■ **The data**:
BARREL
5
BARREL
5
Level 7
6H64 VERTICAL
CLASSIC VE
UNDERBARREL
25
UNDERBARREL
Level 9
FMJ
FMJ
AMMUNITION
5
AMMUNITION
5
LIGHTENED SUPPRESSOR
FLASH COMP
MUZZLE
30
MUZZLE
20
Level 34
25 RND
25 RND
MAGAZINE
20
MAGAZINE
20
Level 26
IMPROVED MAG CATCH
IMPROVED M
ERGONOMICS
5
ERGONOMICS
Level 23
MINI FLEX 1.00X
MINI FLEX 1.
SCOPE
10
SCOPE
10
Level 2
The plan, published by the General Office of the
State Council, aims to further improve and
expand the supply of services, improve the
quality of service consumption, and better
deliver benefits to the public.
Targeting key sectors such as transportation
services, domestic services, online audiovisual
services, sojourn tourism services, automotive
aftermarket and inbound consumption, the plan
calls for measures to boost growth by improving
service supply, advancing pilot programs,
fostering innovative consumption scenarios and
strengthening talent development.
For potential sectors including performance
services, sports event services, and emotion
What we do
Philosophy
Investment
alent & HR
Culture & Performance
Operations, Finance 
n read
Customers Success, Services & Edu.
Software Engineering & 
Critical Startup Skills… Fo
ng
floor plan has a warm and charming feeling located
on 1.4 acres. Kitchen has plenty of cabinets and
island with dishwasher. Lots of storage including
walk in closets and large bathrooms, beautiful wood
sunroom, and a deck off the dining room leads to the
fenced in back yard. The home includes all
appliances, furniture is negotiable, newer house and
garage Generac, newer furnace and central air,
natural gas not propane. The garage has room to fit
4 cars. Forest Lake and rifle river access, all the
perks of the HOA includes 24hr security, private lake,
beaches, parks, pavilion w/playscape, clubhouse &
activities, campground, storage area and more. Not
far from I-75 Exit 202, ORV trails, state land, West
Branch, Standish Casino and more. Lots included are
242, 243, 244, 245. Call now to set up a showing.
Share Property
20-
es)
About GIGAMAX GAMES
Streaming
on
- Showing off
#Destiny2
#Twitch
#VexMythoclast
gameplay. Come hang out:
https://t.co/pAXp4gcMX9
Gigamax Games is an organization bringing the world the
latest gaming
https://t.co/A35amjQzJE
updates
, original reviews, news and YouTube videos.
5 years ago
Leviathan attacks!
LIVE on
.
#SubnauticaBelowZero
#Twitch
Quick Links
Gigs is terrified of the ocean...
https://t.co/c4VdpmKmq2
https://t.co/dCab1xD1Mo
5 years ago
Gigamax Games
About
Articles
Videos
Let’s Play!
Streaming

■ **Your objective**: Rewrite the listing above in full, replacing each occurrence of "Level" with "Tier" and leaving all other text unchanged.

■ **Exercise answer**:
BARREL
5
BARREL
5
Tier 7
6H64 VERTICAL
CLASSIC VE
UNDERBARREL
25
UNDERBARREL
Tier 9
FMJ
FMJ
AMMUNITION
5
AMMUNITION
5
LIGHTENED SUPPRESSOR
FLASH COMP
MUZZLE
30
MUZZLE
20
Tier 34
25 RND
25 RND
MAGAZINE
20
MAGAZINE
20
Tier 26
IMPROVED MAG CATCH
IMPROVED M
ERGONOMICS
5
ERGONOMICS
Tier 23
MINI FLEX 1.00X
MINI FLEX 1.
SCOPE
10
SCOPE
10
Tier 2
The plan, published by the General Office of the
State Council, aims to further improve and
expand the supply of services, improve the
quality of service consumption, and better
deliver benefits to the public.
Targeting key sectors such as transportation
services, domestic services, online audiovisual
services, sojourn tourism services, automotive
aftermarket and inbound consumption, the plan
calls for measures to boost growth by improving
service supply, advancing pilot programs,
fostering innovative consumption scenarios and
strengthening talent development.
For potential sectors including performance
services, sports event services, and emotion
What we do
Philosophy
Investment
alent & HR
Culture & Performance
Operations, Finance 
n read
Customers Success, Services & Edu.
Software Engineering & 
Critical Startup Skills… Fo
ng
floor plan has a warm and charming feeling located
on 1.4 acres. Kitchen has plenty of cabinets and
island with dishwasher. Lots of storage including
walk in closets and large bathrooms, beautiful wood
sunroom, and a deck off the dining room leads to the
fenced in back yard. The home includes all
appliances, furniture is negotiable, newer house and
garage Generac, newer furnace and central air,
natural gas not propane. The garage has room to fit
4 cars. Forest Lake and rifle river access, all the
perks of the HOA includes 24hr security, private lake,
beaches, parks, pavilion w/playscape, clubhouse &
activities, campground, storage area and more. Not
far from I-75 Exit 202, ORV trails, state land, West
Branch, Standish Casino and more. Lots included are
242, 243, 244, 245. Call now to set up a showing.
Share Property
20-
es)
About GIGAMAX GAMES
Streaming
on
- Showing off
#Destiny2
#Twitch
#VexMythoclast
gameplay. Come hang out:
https://t.co/pAXp4gcMX9
Gigamax Games is an organization bringing the world the
latest gaming
https://t.co/A35amjQzJE
updates
, original reviews, news and YouTube videos.
5 years ago
Leviathan attacks!
LIVE on
.
#SubnauticaBelowZero
#Twitch
Quick Links
Gigs is terrified of the ocean...
https://t.co/c4VdpmKmq2
https://t.co/dCab1xD1Mo
5 years ago
Gigamax Games
About
Articles
Videos
Let’s Play!
Streaming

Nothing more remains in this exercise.